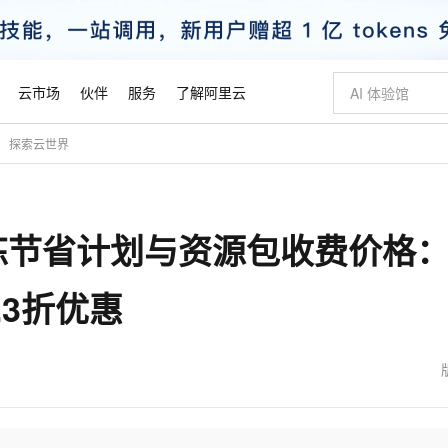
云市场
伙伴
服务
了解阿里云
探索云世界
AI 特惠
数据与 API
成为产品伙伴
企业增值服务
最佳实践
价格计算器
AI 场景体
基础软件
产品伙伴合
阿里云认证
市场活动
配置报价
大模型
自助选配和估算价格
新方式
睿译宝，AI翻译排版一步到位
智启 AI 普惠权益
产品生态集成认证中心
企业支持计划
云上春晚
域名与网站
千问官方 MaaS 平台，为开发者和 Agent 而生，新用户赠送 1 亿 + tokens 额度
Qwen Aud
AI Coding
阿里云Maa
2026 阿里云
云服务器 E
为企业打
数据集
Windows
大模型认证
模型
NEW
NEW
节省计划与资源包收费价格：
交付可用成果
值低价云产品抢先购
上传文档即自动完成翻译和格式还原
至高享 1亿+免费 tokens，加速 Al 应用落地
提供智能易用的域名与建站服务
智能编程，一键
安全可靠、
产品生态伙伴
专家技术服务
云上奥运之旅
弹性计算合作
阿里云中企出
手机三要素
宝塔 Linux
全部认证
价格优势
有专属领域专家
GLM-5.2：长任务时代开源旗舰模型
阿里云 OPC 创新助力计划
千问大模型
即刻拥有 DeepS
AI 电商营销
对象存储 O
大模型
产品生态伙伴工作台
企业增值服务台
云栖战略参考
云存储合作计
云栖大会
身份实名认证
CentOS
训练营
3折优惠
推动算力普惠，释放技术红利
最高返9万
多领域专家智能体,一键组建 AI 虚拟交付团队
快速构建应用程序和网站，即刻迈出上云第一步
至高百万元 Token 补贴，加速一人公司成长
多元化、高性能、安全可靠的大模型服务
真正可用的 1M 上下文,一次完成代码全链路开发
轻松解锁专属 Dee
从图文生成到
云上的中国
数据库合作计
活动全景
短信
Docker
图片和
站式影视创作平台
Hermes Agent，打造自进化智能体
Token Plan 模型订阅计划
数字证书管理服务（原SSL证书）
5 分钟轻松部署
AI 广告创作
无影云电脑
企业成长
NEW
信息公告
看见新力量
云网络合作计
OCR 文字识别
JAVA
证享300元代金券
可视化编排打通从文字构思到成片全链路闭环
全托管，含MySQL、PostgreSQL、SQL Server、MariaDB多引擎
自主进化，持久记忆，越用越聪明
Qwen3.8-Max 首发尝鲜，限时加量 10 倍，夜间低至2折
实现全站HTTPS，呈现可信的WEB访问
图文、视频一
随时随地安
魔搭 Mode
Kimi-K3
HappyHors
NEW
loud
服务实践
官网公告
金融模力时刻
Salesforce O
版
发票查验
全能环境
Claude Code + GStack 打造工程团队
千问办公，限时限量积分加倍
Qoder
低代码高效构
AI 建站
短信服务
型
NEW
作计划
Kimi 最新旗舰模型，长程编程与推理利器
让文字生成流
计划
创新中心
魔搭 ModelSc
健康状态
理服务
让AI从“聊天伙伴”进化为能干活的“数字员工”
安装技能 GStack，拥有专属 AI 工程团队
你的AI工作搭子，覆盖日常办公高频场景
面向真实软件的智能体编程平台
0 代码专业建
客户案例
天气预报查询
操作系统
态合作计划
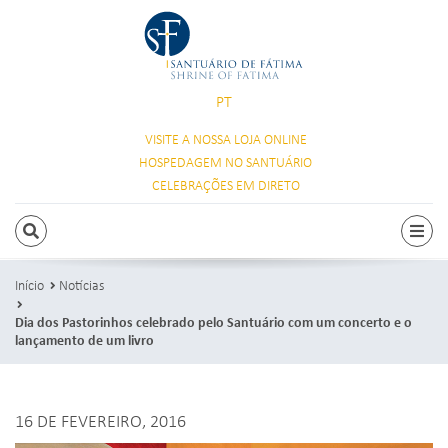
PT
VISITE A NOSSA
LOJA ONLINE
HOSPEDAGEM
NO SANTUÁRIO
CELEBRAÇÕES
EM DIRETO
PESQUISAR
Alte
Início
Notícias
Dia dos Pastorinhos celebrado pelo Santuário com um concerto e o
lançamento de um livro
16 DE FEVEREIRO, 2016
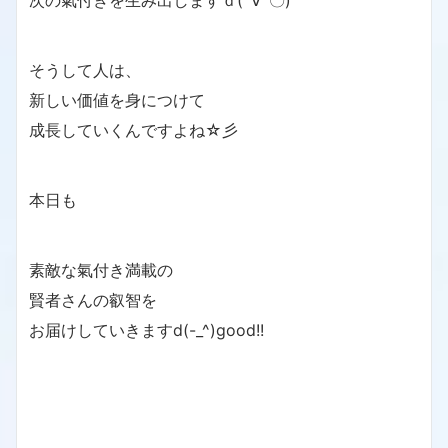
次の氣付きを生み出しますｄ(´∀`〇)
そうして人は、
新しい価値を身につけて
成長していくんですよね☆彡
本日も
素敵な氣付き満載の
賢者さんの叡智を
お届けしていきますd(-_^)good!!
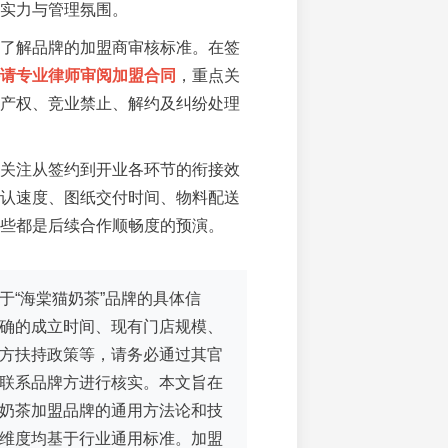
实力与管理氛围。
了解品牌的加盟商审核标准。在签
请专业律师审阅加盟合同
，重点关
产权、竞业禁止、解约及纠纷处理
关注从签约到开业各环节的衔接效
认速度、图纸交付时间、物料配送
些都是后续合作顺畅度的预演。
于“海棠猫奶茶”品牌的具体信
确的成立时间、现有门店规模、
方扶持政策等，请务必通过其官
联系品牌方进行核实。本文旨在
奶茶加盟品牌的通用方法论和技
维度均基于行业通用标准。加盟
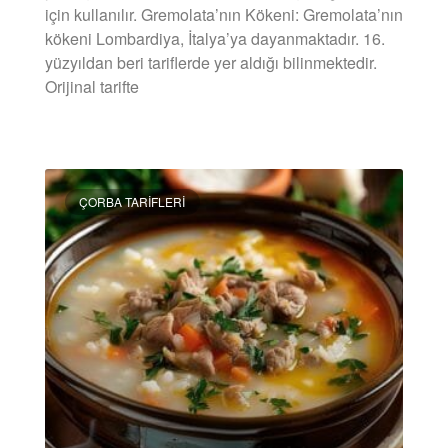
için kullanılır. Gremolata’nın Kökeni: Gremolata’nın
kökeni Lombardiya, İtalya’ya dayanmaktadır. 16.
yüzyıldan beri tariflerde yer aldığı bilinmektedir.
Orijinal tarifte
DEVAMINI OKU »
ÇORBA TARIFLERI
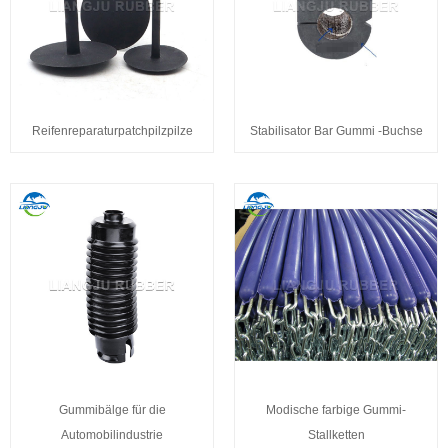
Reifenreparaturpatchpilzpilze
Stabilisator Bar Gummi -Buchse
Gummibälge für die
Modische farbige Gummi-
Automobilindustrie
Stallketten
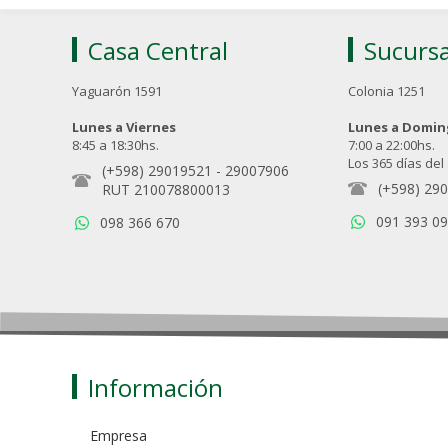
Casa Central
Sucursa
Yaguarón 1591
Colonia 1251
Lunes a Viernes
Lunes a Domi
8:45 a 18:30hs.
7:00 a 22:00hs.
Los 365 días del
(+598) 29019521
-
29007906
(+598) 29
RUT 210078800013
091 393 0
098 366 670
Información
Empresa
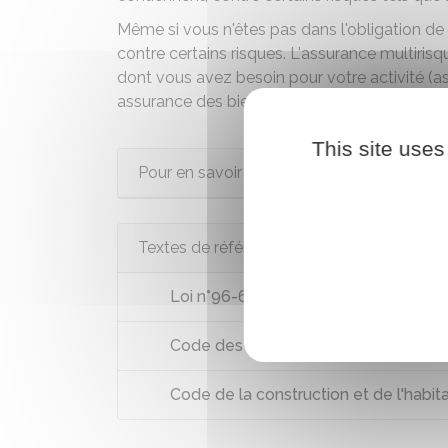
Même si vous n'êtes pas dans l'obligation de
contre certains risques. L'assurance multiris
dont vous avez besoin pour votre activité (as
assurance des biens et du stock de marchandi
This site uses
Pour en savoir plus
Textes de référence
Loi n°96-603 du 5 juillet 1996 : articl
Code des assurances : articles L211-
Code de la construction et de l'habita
_ _ _
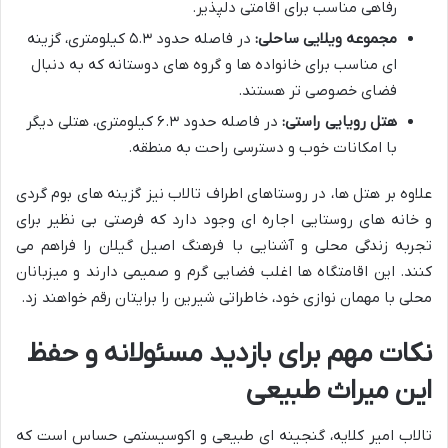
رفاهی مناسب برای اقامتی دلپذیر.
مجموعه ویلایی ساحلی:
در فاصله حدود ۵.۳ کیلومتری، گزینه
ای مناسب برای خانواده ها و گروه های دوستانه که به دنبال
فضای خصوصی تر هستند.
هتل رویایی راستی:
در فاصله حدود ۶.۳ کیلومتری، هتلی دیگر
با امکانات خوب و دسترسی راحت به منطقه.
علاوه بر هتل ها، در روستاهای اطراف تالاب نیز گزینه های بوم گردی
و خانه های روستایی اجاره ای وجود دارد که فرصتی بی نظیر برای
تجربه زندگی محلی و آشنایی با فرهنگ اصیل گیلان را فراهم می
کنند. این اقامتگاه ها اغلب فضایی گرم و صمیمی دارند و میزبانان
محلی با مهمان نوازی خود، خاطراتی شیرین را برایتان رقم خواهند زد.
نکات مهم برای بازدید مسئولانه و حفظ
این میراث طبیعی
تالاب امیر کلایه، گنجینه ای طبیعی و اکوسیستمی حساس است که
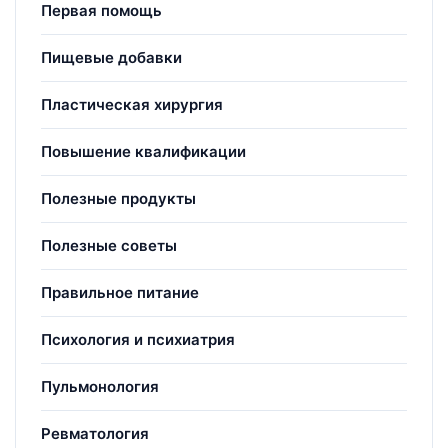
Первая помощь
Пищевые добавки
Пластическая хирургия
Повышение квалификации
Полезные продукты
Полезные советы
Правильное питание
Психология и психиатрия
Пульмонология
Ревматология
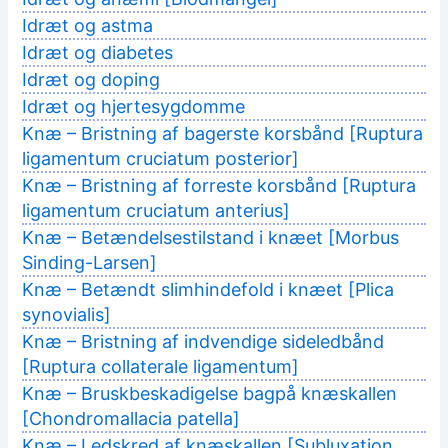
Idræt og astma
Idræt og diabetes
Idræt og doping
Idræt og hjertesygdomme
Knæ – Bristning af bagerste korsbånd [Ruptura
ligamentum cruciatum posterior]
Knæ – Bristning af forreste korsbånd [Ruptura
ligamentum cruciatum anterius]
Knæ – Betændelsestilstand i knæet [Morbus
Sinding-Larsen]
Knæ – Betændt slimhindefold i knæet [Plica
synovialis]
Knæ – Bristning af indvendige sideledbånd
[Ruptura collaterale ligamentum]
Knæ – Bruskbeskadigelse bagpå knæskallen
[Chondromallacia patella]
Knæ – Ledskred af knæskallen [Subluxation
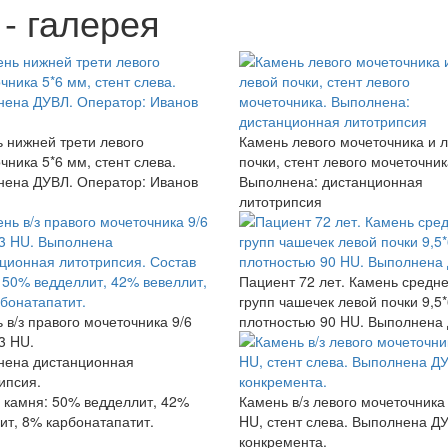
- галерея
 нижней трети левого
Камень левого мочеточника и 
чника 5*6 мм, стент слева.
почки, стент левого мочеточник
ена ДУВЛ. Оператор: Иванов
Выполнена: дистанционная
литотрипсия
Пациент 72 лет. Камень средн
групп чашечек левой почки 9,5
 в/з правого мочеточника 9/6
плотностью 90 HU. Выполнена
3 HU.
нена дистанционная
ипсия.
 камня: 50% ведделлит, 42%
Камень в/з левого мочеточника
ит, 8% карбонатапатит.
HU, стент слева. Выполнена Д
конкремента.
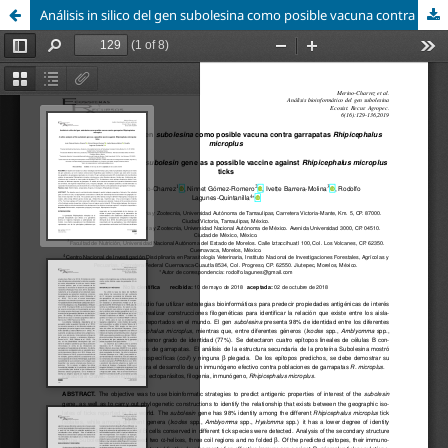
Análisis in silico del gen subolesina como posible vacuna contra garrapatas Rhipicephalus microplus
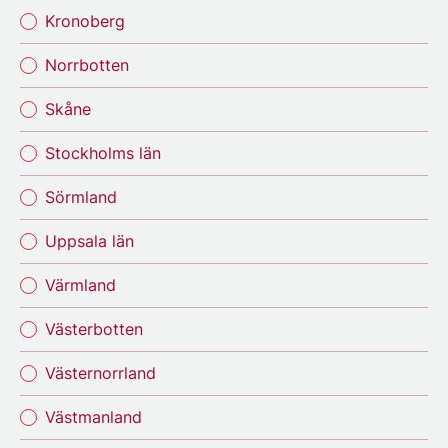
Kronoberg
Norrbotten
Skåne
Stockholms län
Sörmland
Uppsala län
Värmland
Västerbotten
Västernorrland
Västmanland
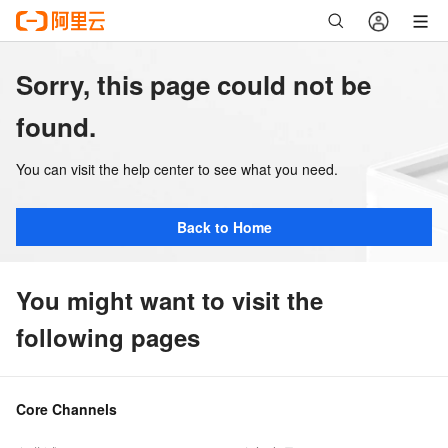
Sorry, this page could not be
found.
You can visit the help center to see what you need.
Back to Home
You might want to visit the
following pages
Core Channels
_ _ _
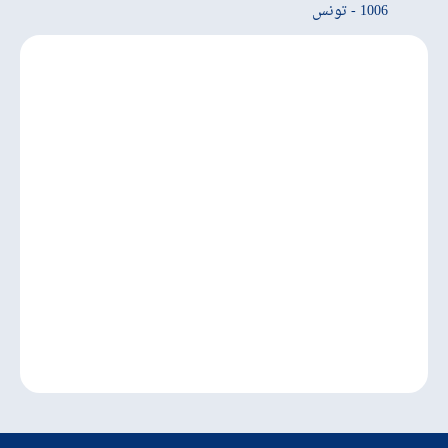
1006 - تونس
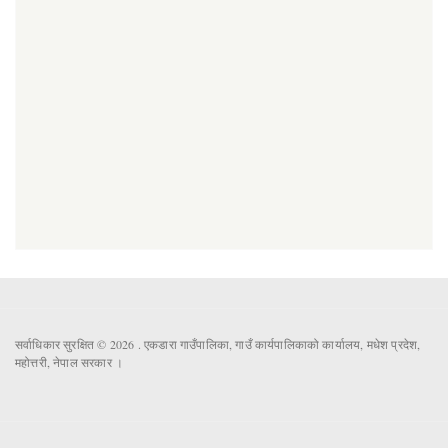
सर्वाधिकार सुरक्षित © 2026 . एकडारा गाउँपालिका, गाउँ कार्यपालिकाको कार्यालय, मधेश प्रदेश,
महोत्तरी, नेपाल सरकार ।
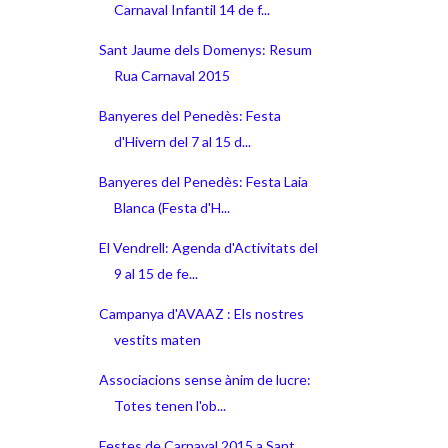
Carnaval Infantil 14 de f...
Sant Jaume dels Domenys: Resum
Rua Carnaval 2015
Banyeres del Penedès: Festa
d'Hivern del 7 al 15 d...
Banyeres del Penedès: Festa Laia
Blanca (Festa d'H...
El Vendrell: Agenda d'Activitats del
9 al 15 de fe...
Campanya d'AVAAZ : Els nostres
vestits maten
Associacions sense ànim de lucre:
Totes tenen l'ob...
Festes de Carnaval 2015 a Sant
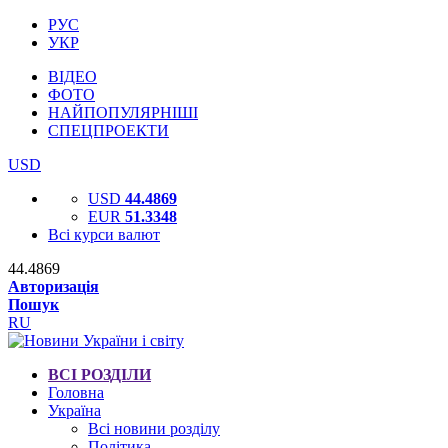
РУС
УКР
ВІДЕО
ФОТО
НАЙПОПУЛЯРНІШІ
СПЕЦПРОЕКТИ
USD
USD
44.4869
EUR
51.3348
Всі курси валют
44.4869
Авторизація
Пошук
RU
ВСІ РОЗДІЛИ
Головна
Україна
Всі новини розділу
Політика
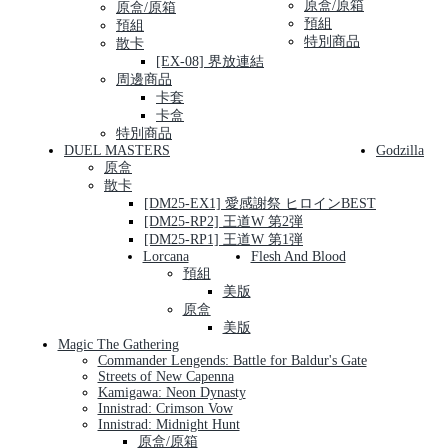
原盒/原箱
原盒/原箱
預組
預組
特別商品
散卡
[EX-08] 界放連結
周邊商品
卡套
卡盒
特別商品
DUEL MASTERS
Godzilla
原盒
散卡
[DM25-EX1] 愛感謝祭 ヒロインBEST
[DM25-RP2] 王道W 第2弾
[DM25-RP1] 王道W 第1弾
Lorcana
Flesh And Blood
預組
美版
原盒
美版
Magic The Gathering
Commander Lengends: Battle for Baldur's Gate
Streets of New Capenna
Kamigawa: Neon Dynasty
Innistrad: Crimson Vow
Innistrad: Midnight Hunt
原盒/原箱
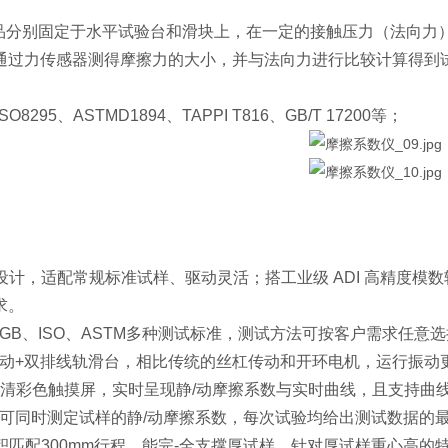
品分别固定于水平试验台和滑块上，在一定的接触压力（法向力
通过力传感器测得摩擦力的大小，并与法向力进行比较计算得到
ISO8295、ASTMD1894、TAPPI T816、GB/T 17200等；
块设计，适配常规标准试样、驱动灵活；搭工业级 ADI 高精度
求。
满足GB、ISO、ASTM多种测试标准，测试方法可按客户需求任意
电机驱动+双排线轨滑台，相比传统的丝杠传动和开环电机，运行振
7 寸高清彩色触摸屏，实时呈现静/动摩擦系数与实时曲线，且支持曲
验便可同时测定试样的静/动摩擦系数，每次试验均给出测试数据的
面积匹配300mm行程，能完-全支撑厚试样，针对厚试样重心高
_ _ _
Whenever the word "Carnaval" shows up in a line above, copy that line.

▸ **SOLUTION FOR THIS PROBLEM**:
Carnaval Infantil 14 de f...
Rua Carnaval 2015
Festes de Carnaval 2015 a Sant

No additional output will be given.